Tous ces éléments permettent d'affirmer que la vidéo a bien été tournée le 1er août en Afrique du Sud, soit plusieurs mois avant le début de l’épidémie du coronavirus qui s’est déclarée fin décembre dans la ville de Wuhan en Chine.

Aucun vaccin, mais beaucoup de polémiques 

Depuis plusieurs jours, les publications affirmant que l’Occident va réaliser des tests de vaccin contre le coronavirus en Afrique inondent les réseaux sociaux.

Ces rumeurs sont notamment alimentées par une discussion polémique entre deux médecins dans une émission de télévision française le 1er avril sur l’opportunité de mener des tests en Afrique.

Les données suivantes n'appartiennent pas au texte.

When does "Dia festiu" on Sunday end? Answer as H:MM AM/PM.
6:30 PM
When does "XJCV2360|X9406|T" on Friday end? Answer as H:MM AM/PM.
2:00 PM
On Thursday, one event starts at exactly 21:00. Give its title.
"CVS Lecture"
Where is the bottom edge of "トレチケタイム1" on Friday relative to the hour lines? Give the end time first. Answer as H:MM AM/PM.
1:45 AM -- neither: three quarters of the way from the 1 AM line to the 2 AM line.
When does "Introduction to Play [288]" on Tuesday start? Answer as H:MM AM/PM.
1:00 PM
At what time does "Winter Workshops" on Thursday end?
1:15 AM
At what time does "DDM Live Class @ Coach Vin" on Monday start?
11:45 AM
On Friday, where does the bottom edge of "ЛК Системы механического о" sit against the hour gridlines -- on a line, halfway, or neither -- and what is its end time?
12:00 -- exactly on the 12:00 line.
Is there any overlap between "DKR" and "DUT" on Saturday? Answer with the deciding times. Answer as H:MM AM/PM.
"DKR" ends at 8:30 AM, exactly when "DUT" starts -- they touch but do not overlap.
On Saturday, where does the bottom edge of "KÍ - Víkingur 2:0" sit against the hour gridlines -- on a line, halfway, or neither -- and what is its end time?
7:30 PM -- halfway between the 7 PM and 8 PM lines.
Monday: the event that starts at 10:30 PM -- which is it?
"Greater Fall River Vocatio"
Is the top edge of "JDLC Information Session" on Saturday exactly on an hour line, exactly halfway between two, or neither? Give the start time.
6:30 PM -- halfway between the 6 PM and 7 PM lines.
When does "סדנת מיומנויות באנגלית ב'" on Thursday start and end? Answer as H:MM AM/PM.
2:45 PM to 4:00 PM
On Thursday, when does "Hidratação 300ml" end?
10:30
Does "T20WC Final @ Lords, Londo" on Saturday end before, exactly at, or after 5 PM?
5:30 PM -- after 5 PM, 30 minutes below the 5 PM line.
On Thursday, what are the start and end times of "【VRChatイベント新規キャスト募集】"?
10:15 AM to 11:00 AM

Ils ne parlaient toutefois pas d’un nouveau vaccin mais de tester l’efficacité (ou non) du vaccin anti-tuberculeux BCG contre le coronavirus. Ces tests sont actuellement déjà menés ou sur le point d’être lancés dans certains pays d’Europe et en Australie.

Si de nombreuses recherches scientifiques sont en cours, aucun vaccin contre le nouveau coronavirus n’est actuellement disponible.

Plus d'un million et demi de cas d'infection par le nouveau coronavirus étaient officiellement déclarés dans le monde le 9 avril à 11h00 GMT, dont près de 89.000 décès, selon un comptage réalisé par l'AFP à partir de sources officielles.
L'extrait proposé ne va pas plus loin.